After she eats a few more cheeseburgers, i would be interested in fishing with her.
Thin is in, but fat is where it's at!!!


----------



## whsalum (Mar 4, 2013)

From the looks of the drink holder you have to be well hydrated to fish with her :rotfl::rotfl:


----------



## Cajuntriton (Mar 9, 2015)

whsalum said:


> From the looks of the drink holder you have to be well hydrated to fish with her :rotfl::rotfl:


I still don't see a boat or drink holder...
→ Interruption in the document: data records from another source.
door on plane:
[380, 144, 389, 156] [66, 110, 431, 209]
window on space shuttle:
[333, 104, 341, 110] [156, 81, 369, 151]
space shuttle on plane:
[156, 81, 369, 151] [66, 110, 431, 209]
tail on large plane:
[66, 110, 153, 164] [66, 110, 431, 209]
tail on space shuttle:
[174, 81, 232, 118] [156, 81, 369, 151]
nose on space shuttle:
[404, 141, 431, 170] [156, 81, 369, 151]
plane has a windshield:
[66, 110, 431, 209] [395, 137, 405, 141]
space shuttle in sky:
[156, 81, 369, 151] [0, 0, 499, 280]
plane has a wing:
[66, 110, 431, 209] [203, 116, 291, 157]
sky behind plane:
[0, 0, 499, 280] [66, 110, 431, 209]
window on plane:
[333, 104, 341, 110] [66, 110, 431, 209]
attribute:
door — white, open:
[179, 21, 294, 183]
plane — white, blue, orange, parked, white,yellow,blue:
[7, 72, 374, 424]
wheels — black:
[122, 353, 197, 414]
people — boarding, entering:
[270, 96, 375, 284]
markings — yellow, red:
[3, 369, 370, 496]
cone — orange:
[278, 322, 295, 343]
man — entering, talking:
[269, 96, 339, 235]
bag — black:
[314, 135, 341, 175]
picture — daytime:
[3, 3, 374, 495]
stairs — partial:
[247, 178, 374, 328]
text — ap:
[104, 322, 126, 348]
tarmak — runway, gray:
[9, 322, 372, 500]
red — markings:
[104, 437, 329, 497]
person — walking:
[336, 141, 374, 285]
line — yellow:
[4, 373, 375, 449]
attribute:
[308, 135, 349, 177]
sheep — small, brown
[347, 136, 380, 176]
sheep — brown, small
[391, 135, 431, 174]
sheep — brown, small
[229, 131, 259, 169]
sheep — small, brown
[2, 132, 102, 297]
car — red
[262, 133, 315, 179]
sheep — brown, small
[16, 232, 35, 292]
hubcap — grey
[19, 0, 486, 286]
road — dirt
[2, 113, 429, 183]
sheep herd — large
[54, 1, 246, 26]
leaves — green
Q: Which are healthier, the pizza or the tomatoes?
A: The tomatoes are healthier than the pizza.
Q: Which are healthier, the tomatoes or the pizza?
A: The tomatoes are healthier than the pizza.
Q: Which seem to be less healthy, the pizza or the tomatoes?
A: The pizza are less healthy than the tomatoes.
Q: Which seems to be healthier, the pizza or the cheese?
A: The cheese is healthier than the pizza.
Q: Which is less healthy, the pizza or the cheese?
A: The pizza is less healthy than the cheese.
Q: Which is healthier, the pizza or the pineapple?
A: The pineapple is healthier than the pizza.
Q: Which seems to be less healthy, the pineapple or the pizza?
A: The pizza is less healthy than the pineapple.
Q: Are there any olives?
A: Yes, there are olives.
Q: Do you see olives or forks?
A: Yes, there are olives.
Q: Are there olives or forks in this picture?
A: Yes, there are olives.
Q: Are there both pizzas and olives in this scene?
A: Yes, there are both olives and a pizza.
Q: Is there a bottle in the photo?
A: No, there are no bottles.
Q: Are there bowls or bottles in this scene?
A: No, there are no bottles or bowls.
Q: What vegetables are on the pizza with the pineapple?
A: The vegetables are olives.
Sent from my iPhone using Tapatalk


----------



## Sunbeam (Feb 24, 2009)

I would love to fish with any of you guys or dolls on the board. But I am still aground here on Elba Island, OK.
I have been blessed to fish in the best honey holes all over the world. I think the Good Lord has decided that I am way over the limit so he put me in a place that keeps my rods standing in the corner and the tackle box collecting dust.
But considering the original question, I guess I wish I could have gone fishing with Jesus and Peter. Just imagine access to the whole lake on foot without a boat.


----------



## FISHNNUTT (Oct 27, 2007)

anybody !!!!!


----------



## 3StoogesFishing (May 4, 2010)

well, I agree with any of you 2coolers, I am retiring in March, just in time for fishing season, so since Larry and Curly will still be working I am available and ready to fish this spring. Now I like to fish for just about any type of fish. so let me know and I am more than happy to split all cost, heck usually the other guys make me bring breakfast anyway. Just let me know.


----------



## 3StoogesFishing (May 4, 2010)

What Walter I know that you will be calling me and saying fish on and hanging up the phone as I work and can not make it out to fish. I will have some leave so If you need me to take a day off and fish with you. I will. But as to whom I would like to fish with one would be Jeff, also Bruce, Mike, Simon, Loy, and Donald, or anyone I can hook up with that loves it as much as I do. I am kind of a PM away and we will go for sure. I have fishing with many good people on this board and I enjoyed all the trips I have been on and look forward to the next trip I make. Tony,


----------



## dunedawg (Jun 17, 2007)

Billy Sandifer.


----------



## essayons75 (May 15, 2006)

brucevannguyen


----------



## dbarham (Aug 13, 2005)

dunedawg said:


> Billy Sandifer.


Good choice


----------